Story of Recovery: Steve Smallwood

My story begins in the suburbs of Central New Jersey in a Methodist church. My parents started going to church when I was young, and that dictated alot to me while I was growing up. Both of my parents are very educated, and I have the utmost love and respect for them still to this day. I always went to church and never really questioned The Good Book, and even when I saw pastors and people in authority misuse their power, I still kept believing and not questioning. We went from a Methodist church, then to a Baptist church for 2 years when I was in Junior High, and then I started going to a Christian and Missionary Alliance Church. The church we went to was run like a business, and the whole principal is that in order to get into heaven, you need to share your faith with others. I never felt comfortable with that because I never liked trying to convince people to believe the same things I did. It made me feel like a salesman, not a spiritual person.

On the opposite side, I was very drawn by the desire to help others. I was always drawn by the story of the good samaritan, where a total stranger would help an adversary not for their own benefit, but because it was what God had wanted. For all the ridiculous hypocrites I met, I also met a small handful of people who's lives were truly lived with the conviction that if they believed in God, then they should live it. These people, though all different, all exhibited some of the same qualities. It was because of these people that I made the decision to be a pastor. At least that's what I thought I wanted.

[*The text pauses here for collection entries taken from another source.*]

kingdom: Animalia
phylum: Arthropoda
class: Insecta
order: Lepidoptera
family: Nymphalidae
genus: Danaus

Once I started attending bible college, first in Georgia and later in New York, I realized a few things. First off, I had no real focus to study the Bible in depth, and as a result, my biblical studies grades were atrocious. I also figured out that I would make a lousy pastor. The person I had become by the time I was 25 was years apart from the person I was at 18. After graduation and some time in the workforce, my mentor and one of my pastors invited me to California with him to help with a church plant. I liked California upon visiting, and decided a change from The Garden State would be nice. I've since left that church, which isn't doing much at all currently.

So what brings me to agnosticism and borderline atheism? I'll tell you. I started questioning things. I stopped believing the myth that God would always be there for me. Rotten things happen to everyone. That's inevitable. It's human nature. We all have the capacity for good and evil. Belief that we were created by some higher being stopped making sense to me. Science started making more sense. I got tired of feeling guilty by my alleged "sins". I had fallen hostage to a dogmatic set of beliefs brought to me from others, but they were just ideas that can't be proven. I don't want faith without proof. I don't believe that Jesus was crucified for my sins. I think Jesus was murdered unjustly by corrupt people who wanted to hold onto their power. Jesus' life, not his death, were the true meaning of Christianity. However, Jesus wasn't the only one to preach this message.

All in all, I've seen the good side of religion and the bad side. I've been feeling as of late that religion is outdated and that we can do better. I don't want to have my life dictated by words in just one book that's supposed to be holy, but was still written by normal men. I've let go of my guilt and embraced more logic than I have before. And I have to tell feels great. And the best part? I can still give a damn about my neighbor without feeling any guilty about coercing them into what I believe.